Here is a quote from coach Mark Jackson in 2013 just as the playoffs are starting up. “We can’t replace him, and we know that,” Jackson said. “And that’s the thing we have to know right away. He’s an All-Star power forward who’s had an incredible year.” Mark Jackson is referring to the league leader in double-doubles that season with 56, along with 18.5 points, 11.2 rebounds, and 3.5 assists. That player is David Lee. David Lee only started one game that postseason due to his hip injury. This injury was the first step in opening the door for Draymond Green.

In that 2012-2013 regular season, rookie Draymond Green only started one game. He only played 13.4 minutes per game, averaged 2.9 points, 3.3 rebounds, and 0.7. assists. He got some more playing time in the playoffs with 18.6 minutes per game. His production slightly increased with 5.8 points, 4.3 rebounds, and 1.6 assists.

David Lee followed his extremely productive season with another one, averaging 18.2 points and 9.3 rebounds in 69 games played. He had a nagging hamstring injury that season. The hamstring injury combined with the Warriors wanting to play Draymond Green more started to hurt David Lee. That postseason, David Lee still started the seven games he played in, averaging 13.9 points and 9.1 rebounds. However, Draymond also had a solid postseason. He averaged 11.9 points, and 8.3 rebounds that postseason. He started in four of the seven playoff games he appeared in. Everyone began to realize the versatility of Draymond Green in the absence of David Lee.


Then came the nail in the coffin. In the 2014-2015 NBA season, the former all-star David Lee only played in 49 games for the Warriors, only starting in four. That season he put up the worst numbers of his career since his rookie season. The double-double machine averaged 7.9 points and 5.2 rebounds in the 2014-2015 season. He did not start one game that postseason. Draymond Green started all 79 games that he played in during that regular season, averaging 11.7 points, 8.2 rebounds, and 3.7 assists in 31.5 minutes of play. He started in all 21 of the postseason games he played in, averaging 13.7 points, 10.1 rebounds, and 5.2 assists in 37.3 minutes per game. The Warriors went on to win the title that year. David Lee became an afterthought and all of a sudden was a Celtic the next season. The rest is history. Draymond went on to sign a five-year 85 million dollar contract with the Warriors. He had his best season this past year, averaging 14.0 points per game, 9.5 rebounds, and 7.4 assists during the regular season. He was also second in triple-doubles with 13 behind Russell Westbrook’s ludicrous 18.

Draymond took advantage of his opportunity, and it sent David Lee packing his bags.
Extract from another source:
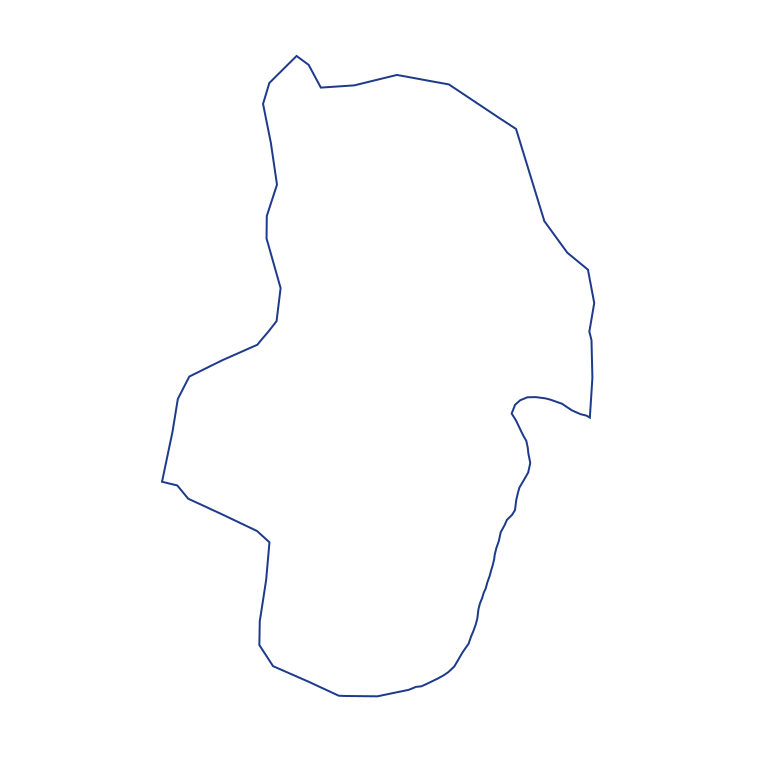 the district of Umu-Nneochi, Abia, Nigeria, rotated 277°
{"feature_id": "59680162B46179290363212", "entity_name": "Umu-Nneochi", "entity_type": "district", "adm_level": 2, "iso_a3": "NGA", "parent_name": "Nigeria", "parent_adm1": "Abia", "projection": "natural_earth1", "projection_center": [7.375, 5.963], "detail": "fine", "context": "isolated", "style": "outline", "palette": "blue", "viewbox_px": 768, "rotation_deg": 277, "n_neighbors": 0, "source": "geoboundaries", "source_scale": "gbopen_adm2", "svg_char_len": 1785}
<svg xmlns="http://www.w3.org/2000/svg" viewBox="0 0 768 768"><g transform="rotate(277 384 384)"><path d="M259.9,175.6L258.1,191.2L246.3,203.6L234.6,240.0L222.6,275.9L212.9,289.6L210.2,289.7L175.3,290.9L155.2,290.3L142.2,289.9L133.4,289.6L109.7,292.1L90.4,308.3L79.6,344.5L69.1,377.1L69.5,382.2L69.8,385.1L73.2,415.5L78.3,430.5L82.1,441.8L83.5,445.9L87.3,452.7L88.5,458.0L91.7,463.2L98.1,473.1L101.9,478.4L105.8,482.9L112.2,488.2L119.3,491.3L126.4,494.3L130.9,496.6L136.7,499.7L136.9,499.7L139.4,500.2L144.4,501.3L149.6,502.8L156.7,504.4L162.5,505.2L172.2,505.2L178.0,506.0L183.9,507.6L189.0,508.4L193.5,509.9L199.4,510.7L203.9,511.7L206.5,512.3L212.3,513.1L216.8,513.9L223.3,514.7L227.8,514.7L234.9,515.5L242.0,517.1L247.6,517.6L251.1,517.9L258.8,521.0L264.0,522.5L269.8,527.1L274.9,529.4L284.7,529.4L292.4,530.2L297.6,531.0L304.7,534.1L313.7,537.9L323.4,538.8L328.0,537.3L332.5,535.8L338.4,534.4L344.9,532.2L348.8,529.2L353.3,526.2L357.9,523.3L363.8,519.5L365.3,518.3L370.3,514.3L379.4,516.7L384.5,521.2L388.3,528.0L389.5,536.3L389.4,546.1L388.7,551.3L386.0,563.3L383.3,568.6L380.7,573.8L378.0,582.8L377.3,588.8L375.7,592.4L415.5,590.1L452.8,584.6L461.1,581.4L464.4,581.6L490.0,582.8L522.3,572.5L536.6,550.0L565.4,523.1L565.9,523.0L653.2,484.0L662.3,465.5L689.3,411.8L689.4,409.0L689.5,408.2L689.5,407.5L690.4,391.7L691.5,373.6L691.6,371.7L691.9,367.2L692.3,359.1L685.1,340.0L676.8,318.2L670.5,285.2L691.6,270.3L698.9,257.2L668.8,233.5L652.4,230.7L647.3,229.8L609.6,242.3L568.8,253.5L536.5,247.2L514.0,249.7L509.4,251.7L503.2,254.3L467.5,269.3L466.7,269.7L433.3,269.7L429.3,267.3L421.5,262.6L412.6,256.7L407.5,253.5L403.9,247.4L388.2,221.1L380.9,209.9L367.7,189.9L363.2,188.2L344.1,181.2L310.8,179.9L274.2,176.8L259.9,175.6Z" fill="none" stroke="#1e3a8a" stroke-width="2"/></g></svg>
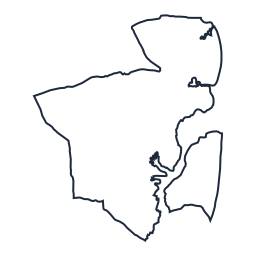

Draymond can guard all five positions, he has great leadership qualities, great passing vision, and is very much the “glue guy” for the Warriors. David Lee’s injuries opened the doors for Draymond to step in and showcase his talents. He played so well, that when David Lee was ready to return, his starting spot was no longer his. The NBA is full of opportunities. Many players never even get their shot. However, if you do get your chance, make sure it counts like Draymond’s did. He went from a second-round pick to an NBA all-star and champion.